2015/01/23 国交省/都道府県の発注平準化策調査結果/債務負担行為、維持管理や除雪に活用

【建設工業新聞 1月 23日 1面記事掲載】

国土交通省は、公共工事の発注・施工時期の平準化について、都道府県の取り組み状況に関する調査結果をまとめた。工期が複数年にわたる大規模工事への適用が一般的な債務負担行為を維持管理や除雪にも活用する事例が秋田県、富山県、島根県など複数の自治体で見られた。建設業者の毎月の手持ち工事量の変動を少なくし、労働力や資機材の効率活用につなげるのが平準化の狙い。調査で得られた例を紹介するなどして他の自治体にも広げたい考えだ。

発注や施工時期の平準化は、月内にも策定される改正公共工事品質確保促進法(公共工事品確法)の運用指針にも明記される。労働力や資機材の効率活用を図り、短期的には入札不調・不落の防止、長期的には公共工事の担い手確保につなげる狙いがある。国交省の直轄工事では、15年度から舗装工事や築堤・護岸工事などで2カ年の国庫債務負担行為を設定する取り組みを開始。年度末に集中しがちな工期を分散させ、4~6月に工事量が一気に減る現状を改める。

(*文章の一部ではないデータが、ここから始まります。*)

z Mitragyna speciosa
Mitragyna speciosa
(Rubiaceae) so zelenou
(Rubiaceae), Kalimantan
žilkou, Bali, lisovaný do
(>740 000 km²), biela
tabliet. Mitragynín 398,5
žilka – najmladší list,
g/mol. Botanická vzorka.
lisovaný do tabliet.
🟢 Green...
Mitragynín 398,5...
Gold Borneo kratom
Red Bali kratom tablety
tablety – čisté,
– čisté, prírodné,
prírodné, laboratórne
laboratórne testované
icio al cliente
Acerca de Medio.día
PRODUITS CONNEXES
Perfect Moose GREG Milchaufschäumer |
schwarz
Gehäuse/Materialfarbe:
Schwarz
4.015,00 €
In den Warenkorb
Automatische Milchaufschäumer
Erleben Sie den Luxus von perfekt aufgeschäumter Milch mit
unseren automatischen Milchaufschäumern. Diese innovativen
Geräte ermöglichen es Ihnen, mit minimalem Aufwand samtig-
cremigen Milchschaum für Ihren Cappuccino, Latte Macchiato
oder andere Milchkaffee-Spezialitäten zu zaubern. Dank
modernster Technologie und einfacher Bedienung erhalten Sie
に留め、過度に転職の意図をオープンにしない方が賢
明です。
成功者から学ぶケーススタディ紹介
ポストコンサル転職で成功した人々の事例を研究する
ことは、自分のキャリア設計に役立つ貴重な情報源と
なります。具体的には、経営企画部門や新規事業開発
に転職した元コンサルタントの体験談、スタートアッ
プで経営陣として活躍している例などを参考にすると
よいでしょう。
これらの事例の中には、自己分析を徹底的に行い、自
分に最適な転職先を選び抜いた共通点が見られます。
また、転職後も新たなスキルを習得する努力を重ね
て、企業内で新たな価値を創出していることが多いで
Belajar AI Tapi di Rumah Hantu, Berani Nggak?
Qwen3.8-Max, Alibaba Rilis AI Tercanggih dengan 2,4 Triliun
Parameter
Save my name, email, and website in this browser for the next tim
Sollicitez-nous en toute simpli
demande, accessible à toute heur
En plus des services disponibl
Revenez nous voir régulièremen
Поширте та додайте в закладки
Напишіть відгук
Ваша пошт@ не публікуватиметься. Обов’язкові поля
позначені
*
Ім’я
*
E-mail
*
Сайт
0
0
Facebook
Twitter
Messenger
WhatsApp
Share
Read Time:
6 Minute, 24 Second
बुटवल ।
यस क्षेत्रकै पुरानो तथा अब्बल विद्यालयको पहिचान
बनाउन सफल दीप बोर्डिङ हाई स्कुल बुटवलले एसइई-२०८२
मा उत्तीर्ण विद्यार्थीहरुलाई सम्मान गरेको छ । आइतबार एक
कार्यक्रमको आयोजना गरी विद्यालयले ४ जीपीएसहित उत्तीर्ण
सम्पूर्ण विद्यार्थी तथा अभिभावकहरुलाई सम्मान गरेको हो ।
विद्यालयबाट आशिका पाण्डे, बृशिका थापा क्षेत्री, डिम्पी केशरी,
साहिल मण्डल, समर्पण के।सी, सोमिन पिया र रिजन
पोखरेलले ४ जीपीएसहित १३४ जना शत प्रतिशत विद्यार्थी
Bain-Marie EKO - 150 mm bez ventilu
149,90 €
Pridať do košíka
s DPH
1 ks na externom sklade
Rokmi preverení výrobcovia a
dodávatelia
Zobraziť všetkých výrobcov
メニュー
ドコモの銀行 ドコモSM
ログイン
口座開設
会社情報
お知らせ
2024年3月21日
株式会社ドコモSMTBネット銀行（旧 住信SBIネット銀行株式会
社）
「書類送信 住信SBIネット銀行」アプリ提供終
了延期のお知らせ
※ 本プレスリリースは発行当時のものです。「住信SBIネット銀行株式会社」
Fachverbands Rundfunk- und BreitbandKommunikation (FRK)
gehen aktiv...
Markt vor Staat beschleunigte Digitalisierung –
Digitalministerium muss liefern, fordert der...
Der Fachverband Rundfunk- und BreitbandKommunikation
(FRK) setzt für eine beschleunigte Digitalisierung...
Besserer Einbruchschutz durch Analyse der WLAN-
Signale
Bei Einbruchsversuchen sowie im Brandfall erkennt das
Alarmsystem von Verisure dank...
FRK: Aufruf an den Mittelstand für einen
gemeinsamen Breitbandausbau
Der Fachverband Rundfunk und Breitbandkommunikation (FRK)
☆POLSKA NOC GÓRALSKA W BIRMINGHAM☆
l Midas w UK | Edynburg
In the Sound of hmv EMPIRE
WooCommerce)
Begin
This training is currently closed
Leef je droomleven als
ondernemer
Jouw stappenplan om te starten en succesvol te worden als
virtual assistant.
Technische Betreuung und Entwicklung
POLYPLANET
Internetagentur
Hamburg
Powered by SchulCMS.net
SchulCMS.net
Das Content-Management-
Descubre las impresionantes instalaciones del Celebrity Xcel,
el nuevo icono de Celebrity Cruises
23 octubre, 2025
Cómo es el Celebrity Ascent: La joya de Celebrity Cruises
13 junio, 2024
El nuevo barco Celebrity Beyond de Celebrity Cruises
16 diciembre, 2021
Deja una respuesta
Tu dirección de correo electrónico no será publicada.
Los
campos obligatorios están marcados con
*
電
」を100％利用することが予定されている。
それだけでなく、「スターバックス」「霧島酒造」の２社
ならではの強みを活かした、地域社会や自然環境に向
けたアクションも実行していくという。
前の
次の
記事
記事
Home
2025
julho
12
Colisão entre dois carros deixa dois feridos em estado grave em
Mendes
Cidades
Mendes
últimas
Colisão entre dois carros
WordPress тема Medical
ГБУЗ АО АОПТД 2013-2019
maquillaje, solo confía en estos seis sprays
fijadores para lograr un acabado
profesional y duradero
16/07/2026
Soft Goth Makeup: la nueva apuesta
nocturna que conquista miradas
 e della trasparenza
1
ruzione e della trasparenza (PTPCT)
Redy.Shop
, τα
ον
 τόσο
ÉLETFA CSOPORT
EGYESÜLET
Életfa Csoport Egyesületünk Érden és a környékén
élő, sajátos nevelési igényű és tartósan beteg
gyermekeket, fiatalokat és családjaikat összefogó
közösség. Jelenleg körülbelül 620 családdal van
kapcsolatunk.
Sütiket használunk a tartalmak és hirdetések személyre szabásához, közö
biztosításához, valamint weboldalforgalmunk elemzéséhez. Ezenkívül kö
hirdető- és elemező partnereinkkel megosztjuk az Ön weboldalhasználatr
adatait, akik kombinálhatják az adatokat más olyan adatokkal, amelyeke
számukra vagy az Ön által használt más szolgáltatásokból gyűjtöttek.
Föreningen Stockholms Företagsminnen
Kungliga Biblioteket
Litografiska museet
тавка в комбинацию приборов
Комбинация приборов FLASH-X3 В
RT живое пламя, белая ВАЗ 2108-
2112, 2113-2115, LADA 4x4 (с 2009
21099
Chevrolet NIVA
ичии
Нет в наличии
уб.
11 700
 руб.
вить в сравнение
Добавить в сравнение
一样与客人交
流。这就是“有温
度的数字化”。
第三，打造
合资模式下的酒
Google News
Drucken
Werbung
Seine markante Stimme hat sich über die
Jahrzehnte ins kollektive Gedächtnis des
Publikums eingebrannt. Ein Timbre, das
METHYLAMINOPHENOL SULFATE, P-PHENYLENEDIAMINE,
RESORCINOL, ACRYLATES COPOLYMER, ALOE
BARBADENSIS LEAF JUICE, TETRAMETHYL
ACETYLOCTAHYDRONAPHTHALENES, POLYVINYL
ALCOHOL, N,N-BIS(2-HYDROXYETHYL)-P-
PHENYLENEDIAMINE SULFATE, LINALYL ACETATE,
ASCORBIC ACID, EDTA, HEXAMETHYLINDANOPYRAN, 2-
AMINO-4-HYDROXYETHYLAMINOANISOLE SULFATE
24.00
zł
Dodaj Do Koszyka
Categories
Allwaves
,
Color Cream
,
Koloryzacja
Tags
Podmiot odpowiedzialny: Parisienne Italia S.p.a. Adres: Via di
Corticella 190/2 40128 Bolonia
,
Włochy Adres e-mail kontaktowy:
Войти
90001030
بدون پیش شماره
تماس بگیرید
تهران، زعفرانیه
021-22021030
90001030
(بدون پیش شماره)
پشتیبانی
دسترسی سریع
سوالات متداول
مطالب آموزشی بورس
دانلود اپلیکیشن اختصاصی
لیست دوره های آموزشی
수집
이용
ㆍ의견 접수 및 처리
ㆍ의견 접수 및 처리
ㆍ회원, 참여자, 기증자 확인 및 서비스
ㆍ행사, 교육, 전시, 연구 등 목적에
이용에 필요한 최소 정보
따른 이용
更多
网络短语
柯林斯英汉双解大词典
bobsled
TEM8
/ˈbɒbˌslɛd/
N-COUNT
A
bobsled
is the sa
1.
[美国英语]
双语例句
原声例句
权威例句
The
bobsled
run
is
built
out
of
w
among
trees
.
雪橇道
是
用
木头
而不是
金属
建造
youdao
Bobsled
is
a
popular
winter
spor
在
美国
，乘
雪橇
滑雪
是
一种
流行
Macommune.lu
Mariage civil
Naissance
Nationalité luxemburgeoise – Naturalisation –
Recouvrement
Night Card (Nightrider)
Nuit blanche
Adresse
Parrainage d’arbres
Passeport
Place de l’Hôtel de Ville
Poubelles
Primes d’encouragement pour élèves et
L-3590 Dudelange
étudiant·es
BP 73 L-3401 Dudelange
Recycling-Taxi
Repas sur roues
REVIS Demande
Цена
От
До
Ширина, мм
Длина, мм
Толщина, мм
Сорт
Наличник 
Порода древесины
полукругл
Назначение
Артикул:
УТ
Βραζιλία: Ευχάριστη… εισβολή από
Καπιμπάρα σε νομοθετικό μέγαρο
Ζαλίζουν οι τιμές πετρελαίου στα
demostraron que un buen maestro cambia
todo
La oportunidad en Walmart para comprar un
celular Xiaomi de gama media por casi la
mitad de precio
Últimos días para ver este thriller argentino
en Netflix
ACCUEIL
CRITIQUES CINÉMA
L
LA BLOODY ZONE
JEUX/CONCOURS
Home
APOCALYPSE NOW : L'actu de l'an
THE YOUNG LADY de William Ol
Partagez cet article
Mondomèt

国交省は、平準化に向けた債務負担行為の活用実態などを把握する目的で昨年12月、都道府県にアンケートを行い、45団体から回答を得た。比較的工期が短い工事にも債務負担を活用する事例に加え、ゼロ県債を年度端境期の平準化を目的に利用しているとの回答が、青森、秋田、福島、栃木、群馬、新潟、富山、石川、滋賀、高知、福岡、佐賀、熊本の13県から寄せられた。

平準化の具体的な事例として東京都では、工期が12カ月未満の場合も債務負担行為を効果的に活用するなど取り組みを強化。富山県は、14年11月の補正予算にゼロ県債として前年度より5億円多い16億円を計上し、年度間の切れ目のない発注と計画的な執行を目指している。京都府は、14年9月の補正予算で、「単独公共事業執行平準化対策費」として25億円の債務負担行為を設定した。宮城県は東北地方発注者協議会による発注見通しの統合公表に参加し、発注状況の変化に対応した四半期ごとの見通しを作成。高知県は、翌債・繰り越し制度の活用を管内市町村に働き掛けた。

債務負担行為の活用については、「公共工事品確法改正を機に調整・連携を促進する」「他団体を参考に検討する」などの回答も多かった。このため国交省は、直轄工事や先進自治体の事例を提供するなどして取り組みを促す考えだ。